STORED DATA:

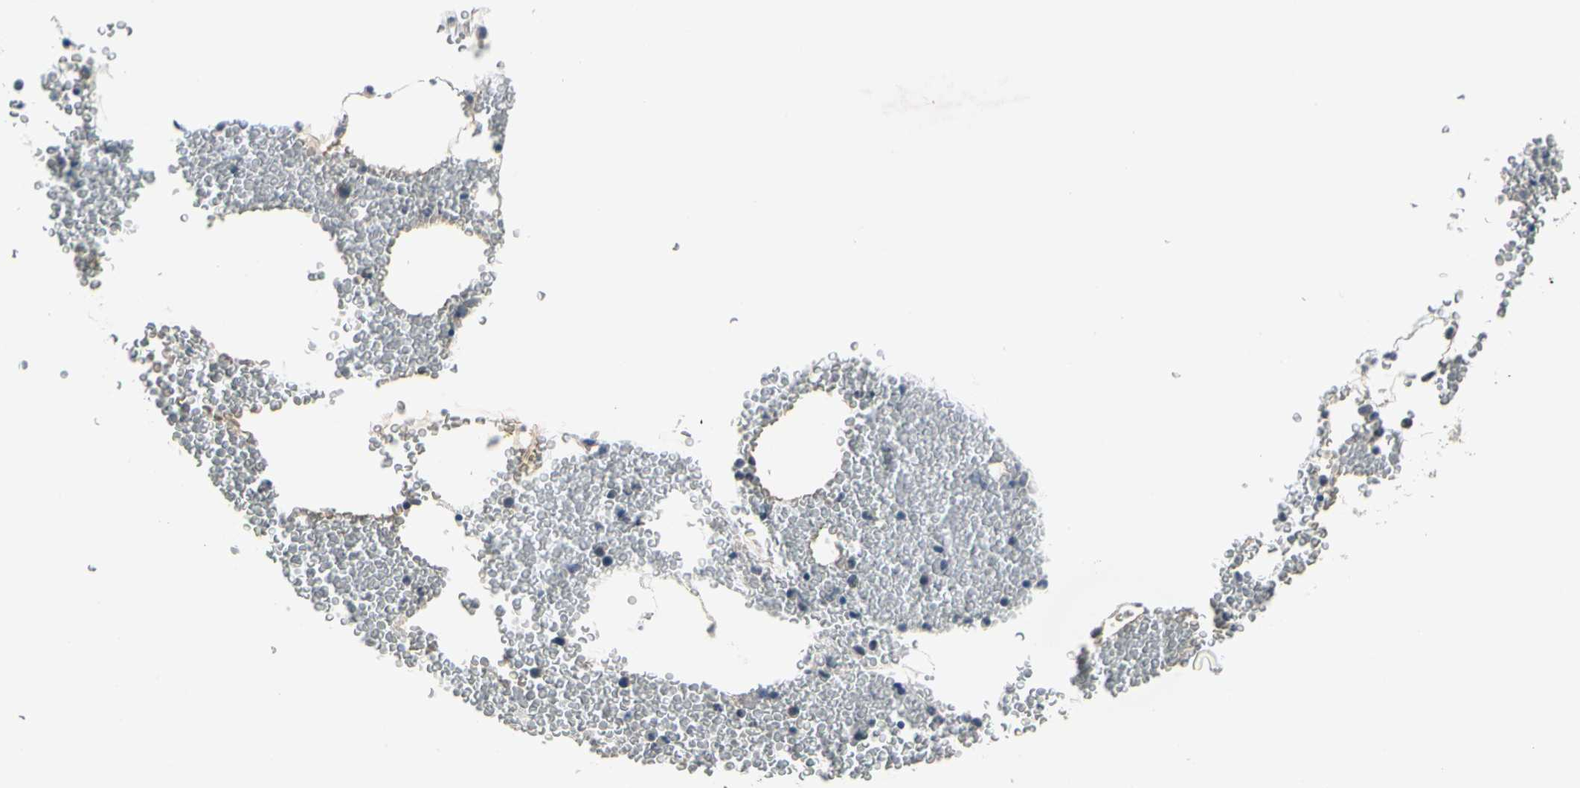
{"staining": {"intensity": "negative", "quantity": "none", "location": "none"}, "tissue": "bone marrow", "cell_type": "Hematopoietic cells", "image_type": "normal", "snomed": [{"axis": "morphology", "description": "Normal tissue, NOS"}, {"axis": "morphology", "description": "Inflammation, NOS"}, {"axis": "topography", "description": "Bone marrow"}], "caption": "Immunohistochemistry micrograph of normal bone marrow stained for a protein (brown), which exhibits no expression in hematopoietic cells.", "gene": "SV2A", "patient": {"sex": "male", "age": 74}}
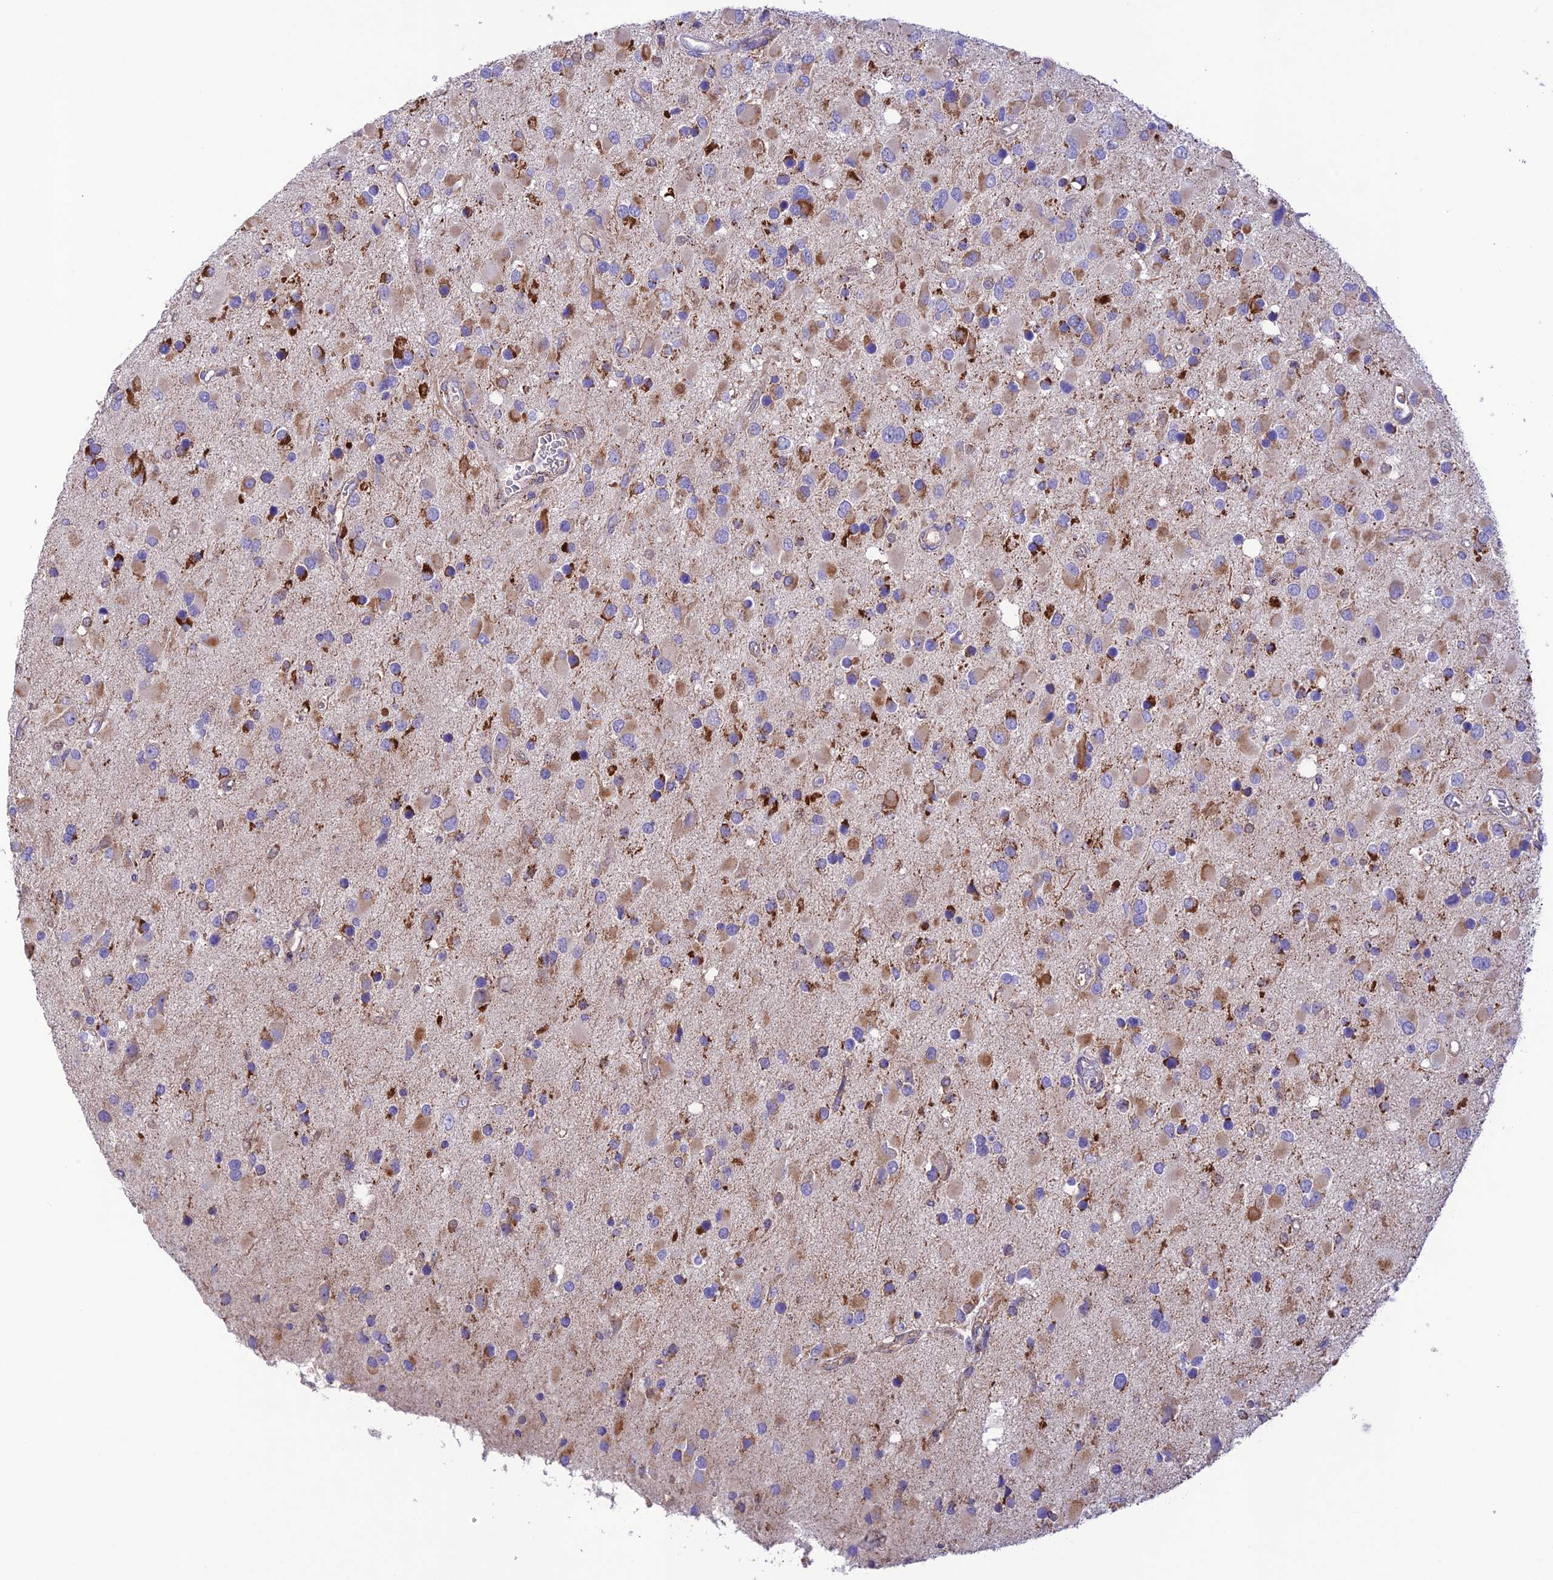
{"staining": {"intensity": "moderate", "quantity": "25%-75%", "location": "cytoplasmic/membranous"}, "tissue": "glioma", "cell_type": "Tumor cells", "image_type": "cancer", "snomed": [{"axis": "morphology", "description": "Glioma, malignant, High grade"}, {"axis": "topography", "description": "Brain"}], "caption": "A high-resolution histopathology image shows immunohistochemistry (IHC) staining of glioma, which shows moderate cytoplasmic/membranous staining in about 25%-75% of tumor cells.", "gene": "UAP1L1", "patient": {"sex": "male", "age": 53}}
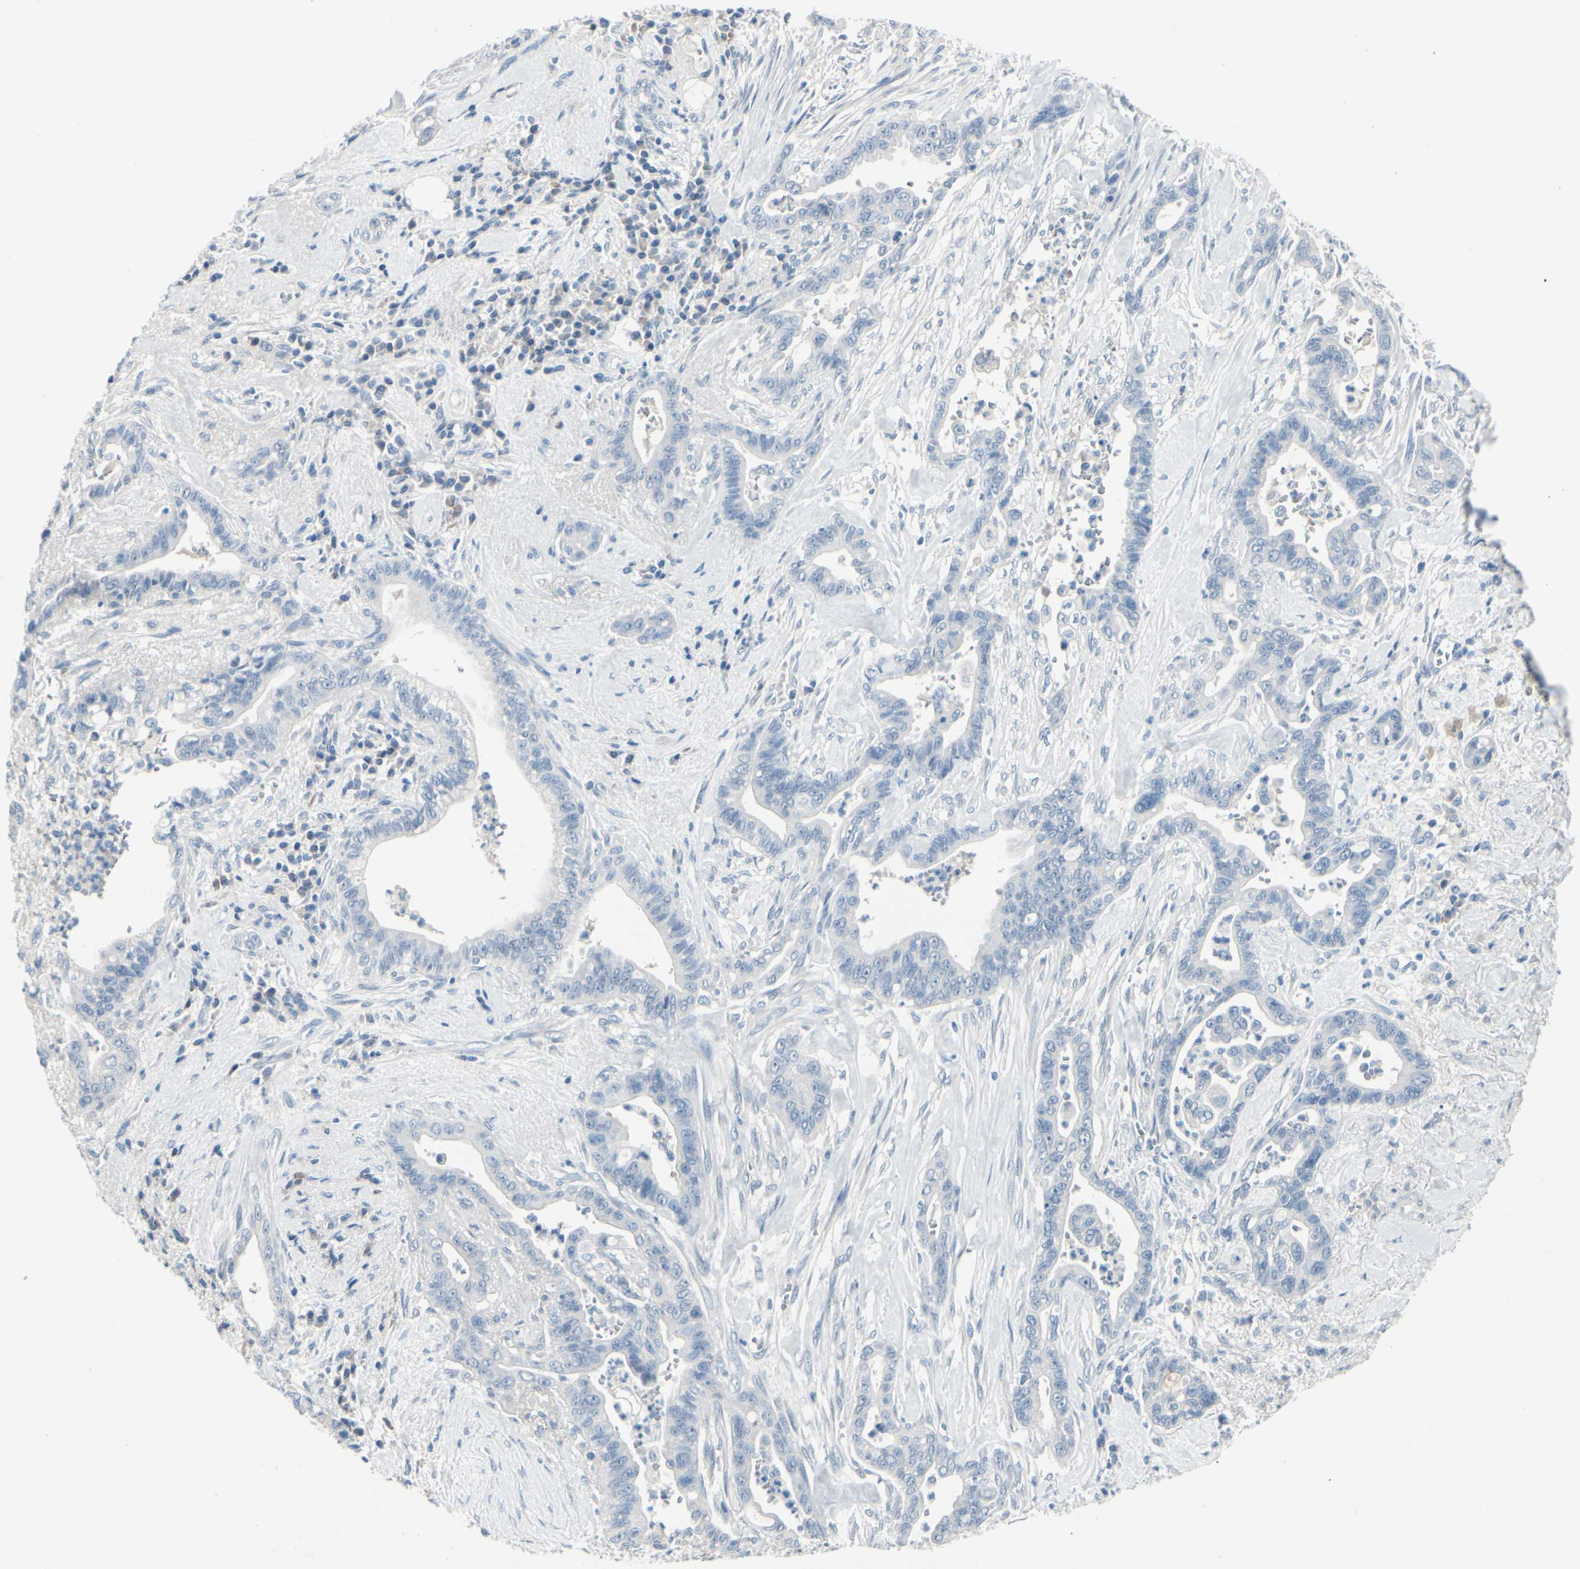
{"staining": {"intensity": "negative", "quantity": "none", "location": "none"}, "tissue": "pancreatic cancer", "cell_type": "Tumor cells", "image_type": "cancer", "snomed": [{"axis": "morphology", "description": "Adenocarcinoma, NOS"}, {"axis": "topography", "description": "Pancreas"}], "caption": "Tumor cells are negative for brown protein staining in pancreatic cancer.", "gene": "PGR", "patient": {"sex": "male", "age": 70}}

WHAT THIS TASK INVOLVES:
Return the material verbatim; the images are not to appear in the copy.

OUTPUT OF THE TASK:
{"staining": {"intensity": "negative", "quantity": "none", "location": "none"}, "tissue": "bone marrow", "cell_type": "Hematopoietic cells", "image_type": "normal", "snomed": [{"axis": "morphology", "description": "Normal tissue, NOS"}, {"axis": "morphology", "description": "Inflammation, NOS"}, {"axis": "topography", "description": "Bone marrow"}], "caption": "Immunohistochemistry micrograph of normal bone marrow stained for a protein (brown), which exhibits no expression in hematopoietic cells.", "gene": "SV2A", "patient": {"sex": "male", "age": 74}}
{"staining": {"intensity": "moderate", "quantity": "25%-75%", "location": "cytoplasmic/membranous"}, "tissue": "glioma", "cell_type": "Tumor cells", "image_type": "cancer", "snomed": [{"axis": "morphology", "description": "Glioma, malignant, High grade"}, {"axis": "topography", "description": "Brain"}], "caption": "A high-resolution histopathology image shows immunohistochemistry (IHC) staining of glioma, which shows moderate cytoplasmic/membranous staining in about 25%-75% of tumor cells.", "gene": "UAP1L1", "patient": {"sex": "male", "age": 53}}
{"staining": {"intensity": "negative", "quantity": "none", "location": "none"}, "tissue": "pancreatic cancer", "cell_type": "Tumor cells", "image_type": "cancer", "snomed": [{"axis": "morphology", "description": "Adenocarcinoma, NOS"}, {"axis": "topography", "description": "Pancreas"}], "caption": "Tumor cells are negative for brown protein staining in pancreatic cancer.", "gene": "PGR", "patient": {"sex": "male", "age": 70}}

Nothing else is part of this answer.